Archive for October, 2008

Content-aware resizing knows what you want

One of the biggest challenges of user experience design is predicting what the user wants. The best system possible is one that knows what you want completely and provides it before you ask. The worst system is one that thinks it knows what you want but is always wrong. An example of the former is sitting down to your computer in the morning and seeing the two new sites you always open first ready and loaded. An example of the latter is Clippy, the adaptive menus in Microsoft Office 2003, and any scene from the Jetson’s.

Two ways to predict what the user wants are by 1. knowing him better, and by 2. having more intelligent tools. A browser knows you go to Huffington Post and the New York Times every morning, because it sees your daily browsing habits and knows you’re liberal scum. But if a task is common and difficult, sometimes a more intelligent tool can be the fix.

Here’s a more intelligent tool to get excited about: content-aware image resizing in Photoshop CS4 (hat tip: Frederic Wenzel). This feature lets you resize an image while respecting its subject and complexity by scaling the non-complex, boring bits. Adobe has a promo video up, and here is a video from the Israeli researchers who thought of it first. This is a photo editing task which is normally quite difficult and tedious, and with better tools the user experience is massively improved.

Facebook is acting like your mother, and she’s very disappointed in you

I hate online ads, in part because they are anti-user experience. Good user experience enables users by giving them positive interactions with the content and tools they want to access, while advertising steers them away from what they want to access. While user experience caters to users’ wants and needs, advertising attempts to hijack them. User experience focuses, advertising distracts.

Fair enough, we’re intelligent people and know that pinching the monkey won’t win us an iPod. But lately, I’m even more disturbed by Facebook’s acutely targeted advertising. It goes beyond critisizing your purchases and begins to critisize you. Mossop pointed out to me last week that Facebook is analyzing your profile and selecting ads which more than suggest a product, suggest you should be living your life differently. I checked my own profile, and here’s what I found:

Lots of engagement rings. Nowhere in my profile have I mentioned an interest in getting married, but I’m a female over a certain age and I fall in Facebook’s targeted social bracket. Facebook thinks it’s about time! Facebook wants grandchildren!
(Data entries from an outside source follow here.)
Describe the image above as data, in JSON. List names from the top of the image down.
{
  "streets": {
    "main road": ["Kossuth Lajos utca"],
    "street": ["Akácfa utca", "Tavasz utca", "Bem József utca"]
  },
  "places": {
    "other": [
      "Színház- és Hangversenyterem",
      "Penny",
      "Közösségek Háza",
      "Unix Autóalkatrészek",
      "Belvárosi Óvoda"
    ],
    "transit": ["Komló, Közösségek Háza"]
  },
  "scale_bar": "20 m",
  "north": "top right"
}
The trend here is disturbing – that as advertising becomes “better,” it begins to sound less like an annoying child and more like a judging peer group. You know you’re fat, because ads are telling you about diet plans. You know you’re old, because ads are telling you about wrinkle cream. We’ve heard complaints that advertising gives us unreasonable expectations from body image to income, but in the pre-digital age these expectations were leveled at no one in particular. With the internet, these ads are targeted at you – your life, your problems, and your choices. If we continue to not care how much companies like Facebook and their advertisers learn about us, the projection here is grim – that advertising becomes a more increasingly personalized, feeding on our insecurities and urging us to conform through consumption.

I’m not trying to be alarmist here, but only say that we must care about where our data goes. The game here is becoming more interesting, because the nature of the internet and even free speech is at stake. Yesterday, the Guardian wrote that the South Korea, a democracy, would like to more heavily police the internet and essentially terminate its anonymity (link). Steps away from anonymous data are harmful ones. Gabe’s dickwad theory aside, the anonymity of the internet is a wonderfully subversive thing – it can guarantee freedom of speech for those otherwise without it. Mitchell Baker has been posting recently about why Mozilla should think about and respond to data (introduction, related topics, what Mozilla should do). Here, she write that Mozilla’s principles of enriching lives, providing security, and giving us control of our online experience “are at risk if individuals have no control over the creation or use of the data that describes us.” How to protect users while still steering away from proprietary data will be a difficult problem to tackle, but we’re in a good place to start the discussion.